HMS places first in MATHCOUNTS competition
The regional 2019 MATHCOUNTS competition was held at Southeast Kentucky Community and Technical College in Middlesboro recently
The top teams were Harlan Middle, first; Bell Central, second; and James A. Cawood Elementary, third.
Top individual scores were Meredith Allen, Bell Central, first; Dillon Scott, Rosspoint, second; Caleb Rose, Rosspoint, third; Marissa Marlowe, Harlan, fourth; Brett Wes Johnson, Rosspoint, fifth; Krisha Sajnani, Harlan, sixth; Bradley Brock, Wallins, seventh; and Josh Pinkley, Cumberland, eighth.
Allen, the sixth-grade daughter of Waylon and Angela Allen, won a full scholarship to the University of Kentucky.
The top two overall teams advance to the state, along with four individuals — Rose, Scott and Johnson from Rosspoint, and Brock from Wallins.
Dillon Scott won the Countdown Round. Sajnani was second.
Corey Napier, a member of the Kentucky Society of Professional Engineers Pine Mountain Chapter, said the competition is for sixth, seventh and eighth graders.

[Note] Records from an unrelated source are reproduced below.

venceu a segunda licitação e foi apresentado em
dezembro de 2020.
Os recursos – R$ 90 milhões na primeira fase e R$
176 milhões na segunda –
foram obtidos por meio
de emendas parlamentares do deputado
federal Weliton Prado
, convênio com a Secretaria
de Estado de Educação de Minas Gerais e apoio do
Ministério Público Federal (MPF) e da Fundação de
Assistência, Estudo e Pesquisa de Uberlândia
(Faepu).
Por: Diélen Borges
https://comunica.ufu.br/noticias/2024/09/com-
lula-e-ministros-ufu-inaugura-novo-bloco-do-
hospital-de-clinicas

The competition featured schools from Bell County, Harlan County, Harlan Independent and Middlesboro Independent. These included: Bell Central School Center, Black Mountain Elementary School, Cawood Elementary School, Cumberland Elementary School, Evarts Elementary School, Harlan Middle School, James A Cawood Elementary School, Right Fork School Center, Rosspoint Elementary School, Wallins Elementary School and Middlesboro Middle School.
Napier, a professional engineer for Vaughn and Melton Consulting Engineers Inc., said MATHCOUNTS is a national math enrichment, coaching and competition program that promotes middle school mathematics achievement through grassroots involvement in every U.S. state and territory.
MATHCOUNTS is one of the most successful education partnerships involving volunteers, educators and industry sponsors and students, Napier said.
The organization’s mission statement is to increase enthusiasm for and enhance achievement in middle school mathematics throughout the United States, he said. It is supported primarily by the Kentucky Society of Professional Engineers, the National Council for Teachers of Mathematics and the CAN Foundation.